From the analysis above, we can conclude that we have sucsesfully forecast flight frequency and found ARIMA as the best model with the lowest error (RMSE ~33.86, although not very different from ETS model).

3.9 Assumption Check

1. Normality: Shapiro.test

  • H0 : residuals are normally distributed
  • H1 : residuals are not normally distributed
shapiro.test(air_arima_f$residuals) # p-value < 0.05; reject H0; accept H1 
## 
##  Shapiro-Wilk normality test
## 
## data:  air_arima_f$residuals
## W = 0.83768, p-value < 0.00000000000000022
hist(air_arima_f$residuals, breaks = 20)

plot(air_arima_f$residuals)

2. Autocorrelation: Box.test - Ljng-Box

  • H0 : No autocorrelation in the forecast errors
  • H1 : there is an autocorrelation in the forecast errors
Box.test(air_arima_f$residuals, type = "Ljung-Box") # there is not enough data to reject H0
## 
##  Box-Ljung test
## 
## data:  air_arima_f$residuals
## X-squared = 0.0020123, df = 1, p-value = 0.9642

Based on the assumption check, there is no autocorrelation on our forecast residuals (p-value > 0.05). Still, our forecast’s residuals are not distributed normally, therefore it’s residuals may not be appeared around its mean as seen in the histogram. But, if we inspect the distribution of residuals through a line plot, it is actually resembles the error plot from our time series object decomposition.
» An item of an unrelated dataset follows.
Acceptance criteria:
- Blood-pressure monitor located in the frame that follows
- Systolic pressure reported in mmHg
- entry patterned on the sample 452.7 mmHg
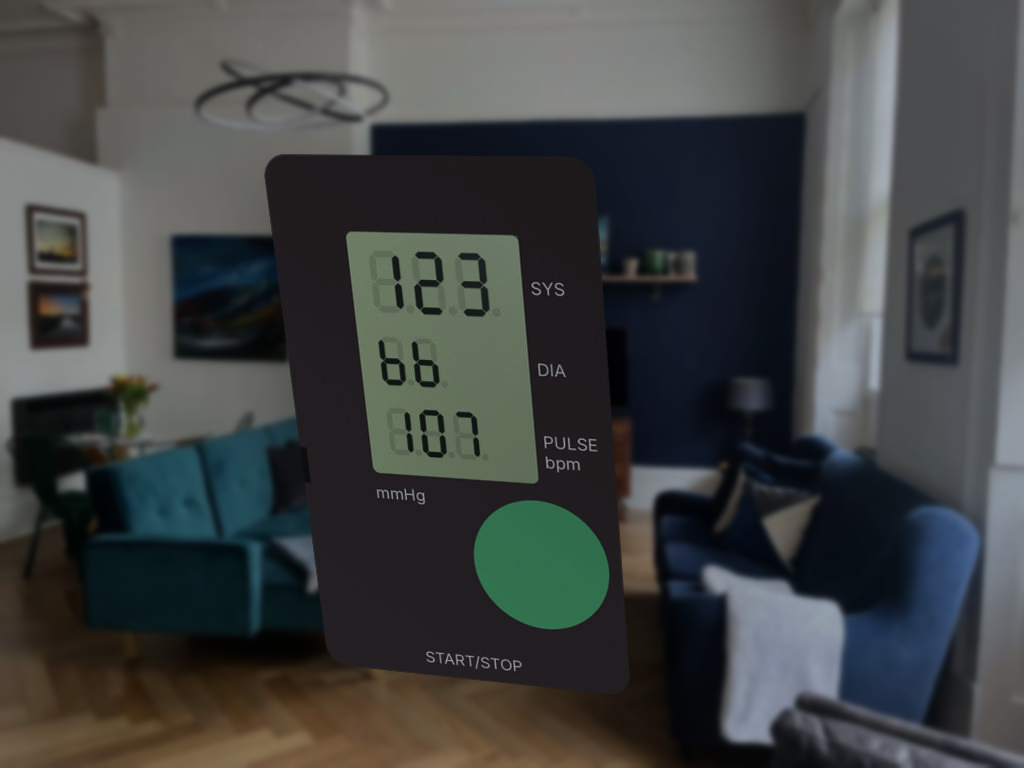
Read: 123 mmHg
In a time series, such errors might emerge from various unpredictable events and is actually quite unavoidable. One strategy to overcome it is to analyze what kinds of unpredictable events that might occur and occurs frequently. This can be done by time series analysis using seasonality adjustment. From that insight, airports can develop an standard operational procedure and smart strategies for dealing with such events.